Techdirt asserts that corporations are Persons with Rights, but since doesn’t serve purpose here, that’s forgotten. The true state of law is that not only are "third parties" of any kind required to provide information when subpoenaed, and corporations are mere permitted entities subject to even more laws.

It’s revealing that Techdirt doesn’t attempt to explain how key evidence was NOT gotten, or trial delayed. — Techdirt isn’t curious about, doesn’t actually care for details, because…

The overall purpose here is for Techdirt to appear against all corporations and for individual Rights. BUT in fact it always favors certain corporations (the ones it does NOT mention) and this piece boils down to another in its ongoing attack on police. — Whether it’s justified is irrelevant! Techdirt hates police — and promotes various criminality — period. This premise helps its anarchist views, only reason run. — If think that too cynical, hundreds of regulars have left forever probably precisely because murky motive cause continuous unease. — Yup. Next piece, Maz defends Google, I don’t even need to read more than title.

Techdirt has no positive agenda that it can state openly, and all of its notions about teh internets bringing free content and Free Speech are proven wrong, so can only try to build cred with negatives.

sumgai (profile) says:

Re: "Law enforcement loves loves LOVES" GOOGLE'S SPYING.

It’s nice to see that you’ve learned how to turn on AutoCorrect, because your spelling is quite on target. Too bad your content, however, is so far off base as to give me pause for consideration – do I really want to ask you for the name of your drug dealer, because he’s definitely doing right by you…..

Wyrm (profile) says:

It’s already known (or at least it should be) that cops are legally allowed to lie during interrogation. They can tell you they have evidence they actually don’t have. They can tell you about witnesses that don’t exist.
I find that wrong, morally speaking, but it goes beyond just the morality of it. There have been numerous cases of innocent pushed to confessing crimes they didn’t commit because those lies made them distrust their own memories. So it’s wrong because it’s a failing tool to find the culprit of a crime. Unless you see as a game where the goal is to convict someone.
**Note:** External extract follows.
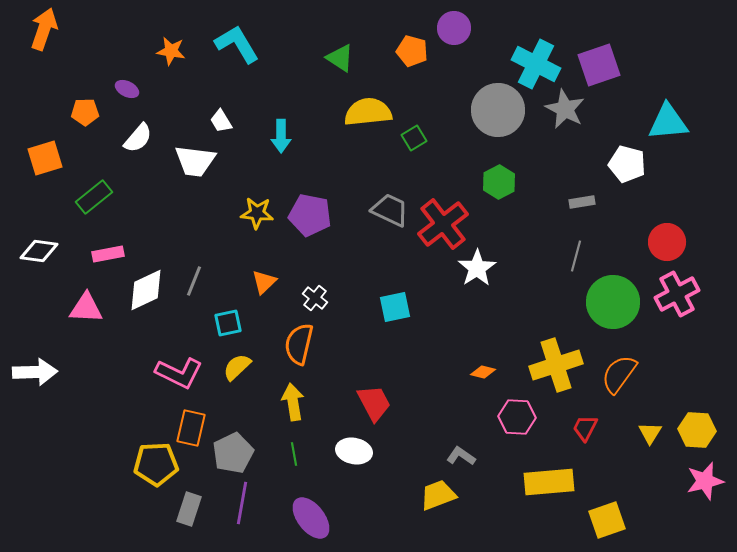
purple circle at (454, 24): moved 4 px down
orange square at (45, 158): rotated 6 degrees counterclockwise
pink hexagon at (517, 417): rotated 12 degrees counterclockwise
Anyone.

Now, we have a worse case here. (And it’s not unique.)
This is falsified evidence brought to the trial itself.
This definitely is illegal and the police – possibly along with the prosecutors, if they knew about it – should be sued back.
There is some degree of immunity against lawyers, judges and prosecutors, but this should only stand when not committing perjury or evidence tampering. Also, I don’t think that covers the cops brought as witnesses. And certainly not the paid and lying witnesses themselves.

The third-party involvement here shouldn’t even have been a problem because, except for that bribed witness, they didn’t even have a case. Not that it excuses Hertz, but they are not the main ones to blame.